● **Problem**: Restate word for word the lines of the material below, from the line with "Smykker med folkekirkens logo" to the line with "tutti i suoi", both lines included, and no others.
----
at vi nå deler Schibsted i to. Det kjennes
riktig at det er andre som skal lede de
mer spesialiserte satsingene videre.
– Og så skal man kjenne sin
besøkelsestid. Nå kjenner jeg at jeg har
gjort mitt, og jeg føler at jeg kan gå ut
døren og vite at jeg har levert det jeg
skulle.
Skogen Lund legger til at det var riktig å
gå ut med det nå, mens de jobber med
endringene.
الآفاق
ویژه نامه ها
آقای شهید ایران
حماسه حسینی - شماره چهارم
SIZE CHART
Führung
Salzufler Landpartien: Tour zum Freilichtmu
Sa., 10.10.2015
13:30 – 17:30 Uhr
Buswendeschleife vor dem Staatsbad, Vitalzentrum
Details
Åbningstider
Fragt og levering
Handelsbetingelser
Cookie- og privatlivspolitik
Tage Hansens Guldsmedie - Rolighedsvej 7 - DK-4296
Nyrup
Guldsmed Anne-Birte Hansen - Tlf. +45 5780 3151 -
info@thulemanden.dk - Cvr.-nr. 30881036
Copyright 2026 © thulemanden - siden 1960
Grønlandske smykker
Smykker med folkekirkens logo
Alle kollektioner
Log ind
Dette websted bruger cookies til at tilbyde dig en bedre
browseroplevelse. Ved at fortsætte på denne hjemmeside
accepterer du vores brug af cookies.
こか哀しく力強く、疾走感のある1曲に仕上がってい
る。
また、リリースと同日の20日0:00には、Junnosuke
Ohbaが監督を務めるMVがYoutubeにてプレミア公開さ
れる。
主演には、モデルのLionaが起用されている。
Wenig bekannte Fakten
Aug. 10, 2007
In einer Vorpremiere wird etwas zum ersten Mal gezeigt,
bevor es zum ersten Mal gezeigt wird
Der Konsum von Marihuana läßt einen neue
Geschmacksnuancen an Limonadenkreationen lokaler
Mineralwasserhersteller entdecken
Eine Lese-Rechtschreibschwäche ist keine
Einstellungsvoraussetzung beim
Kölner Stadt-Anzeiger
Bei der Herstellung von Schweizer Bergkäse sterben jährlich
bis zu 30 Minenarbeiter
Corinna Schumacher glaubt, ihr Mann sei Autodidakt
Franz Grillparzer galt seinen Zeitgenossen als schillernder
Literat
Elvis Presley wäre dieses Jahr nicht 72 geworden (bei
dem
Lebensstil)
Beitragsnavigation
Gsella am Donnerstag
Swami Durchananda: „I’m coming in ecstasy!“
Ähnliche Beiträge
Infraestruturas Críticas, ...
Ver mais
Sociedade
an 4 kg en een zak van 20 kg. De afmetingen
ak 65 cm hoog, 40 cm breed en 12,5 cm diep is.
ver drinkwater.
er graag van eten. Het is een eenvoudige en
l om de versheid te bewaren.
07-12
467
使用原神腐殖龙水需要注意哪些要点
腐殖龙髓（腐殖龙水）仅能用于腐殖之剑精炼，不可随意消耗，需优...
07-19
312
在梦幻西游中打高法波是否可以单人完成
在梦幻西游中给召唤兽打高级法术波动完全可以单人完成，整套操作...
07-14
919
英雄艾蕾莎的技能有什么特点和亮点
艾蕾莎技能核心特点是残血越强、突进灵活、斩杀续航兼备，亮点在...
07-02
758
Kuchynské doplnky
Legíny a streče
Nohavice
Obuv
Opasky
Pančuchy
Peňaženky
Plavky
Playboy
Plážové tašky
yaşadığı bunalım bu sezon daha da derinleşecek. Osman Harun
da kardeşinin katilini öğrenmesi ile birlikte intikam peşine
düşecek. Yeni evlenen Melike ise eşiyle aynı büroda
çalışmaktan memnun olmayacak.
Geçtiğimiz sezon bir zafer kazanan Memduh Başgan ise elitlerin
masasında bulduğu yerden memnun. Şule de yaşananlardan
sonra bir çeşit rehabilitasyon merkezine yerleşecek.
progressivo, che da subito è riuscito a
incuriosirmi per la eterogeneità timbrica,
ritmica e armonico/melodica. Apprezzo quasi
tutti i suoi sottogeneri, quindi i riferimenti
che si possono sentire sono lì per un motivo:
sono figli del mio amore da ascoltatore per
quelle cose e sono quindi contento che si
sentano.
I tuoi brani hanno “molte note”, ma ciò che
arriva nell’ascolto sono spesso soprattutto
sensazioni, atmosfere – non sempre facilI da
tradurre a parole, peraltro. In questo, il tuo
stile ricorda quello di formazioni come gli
----
● **Exercise result**:
Smykker med folkekirkens logo
Alle kollektioner
Log ind
Dette websted bruger cookies til at tilbyde dig en bedre
browseroplevelse. Ved at fortsætte på denne hjemmeside
accepterer du vores brug af cookies.
こか哀しく力強く、疾走感のある1曲に仕上がってい
る。
また、リリースと同日の20日0:00には、Junnosuke
Ohbaが監督を務めるMVがYoutubeにてプレミア公開さ
れる。
主演には、モデルのLionaが起用されている。
Wenig bekannte Fakten
Aug. 10, 2007
In einer Vorpremiere wird etwas zum ersten Mal gezeigt,
bevor es zum ersten Mal gezeigt wird
Der Konsum von Marihuana läßt einen neue
Geschmacksnuancen an Limonadenkreationen lokaler
Mineralwasserhersteller entdecken
Eine Lese-Rechtschreibschwäche ist keine
Einstellungsvoraussetzung beim
Kölner Stadt-Anzeiger
Bei der Herstellung von Schweizer Bergkäse sterben jährlich
bis zu 30 Minenarbeiter
Corinna Schumacher glaubt, ihr Mann sei Autodidakt
Franz Grillparzer galt seinen Zeitgenossen als schillernder
Literat
Elvis Presley wäre dieses Jahr nicht 72 geworden (bei
dem
Lebensstil)
Beitragsnavigation
Gsella am Donnerstag
Swami Durchananda: „I’m coming in ecstasy!“
Ähnliche Beiträge
Infraestruturas Críticas, ...
Ver mais
Sociedade
an 4 kg en een zak van 20 kg. De afmetingen
ak 65 cm hoog, 40 cm breed en 12,5 cm diep is.
ver drinkwater.
er graag van eten. Het is een eenvoudige en
l om de versheid te bewaren.
07-12
467
使用原神腐殖龙水需要注意哪些要点
腐殖龙髓（腐殖龙水）仅能用于腐殖之剑精炼，不可随意消耗，需优...
07-19
312
在梦幻西游中打高法波是否可以单人完成
在梦幻西游中给召唤兽打高级法术波动完全可以单人完成，整套操作...
07-14
919
英雄艾蕾莎的技能有什么特点和亮点
艾蕾莎技能核心特点是残血越强、突进灵活、斩杀续航兼备，亮点在...
07-02
758
Kuchynské doplnky
Legíny a streče
Nohavice
Obuv
Opasky
Pančuchy
Peňaženky
Plavky
Playboy
Plážové tašky
yaşadığı bunalım bu sezon daha da derinleşecek. Osman Harun
da kardeşinin katilini öğrenmesi ile birlikte intikam peşine
düşecek. Yeni evlenen Melike ise eşiyle aynı büroda
çalışmaktan memnun olmayacak.
Geçtiğimiz sezon bir zafer kazanan Memduh Başgan ise elitlerin
masasında bulduğu yerden memnun. Şule de yaşananlardan
sonra bir çeşit rehabilitasyon merkezine yerleşecek.
progressivo, che da subito è riuscito a
incuriosirmi per la eterogeneità timbrica,
ritmica e armonico/melodica. Apprezzo quasi
tutti i suoi sottogeneri, quindi i riferimenti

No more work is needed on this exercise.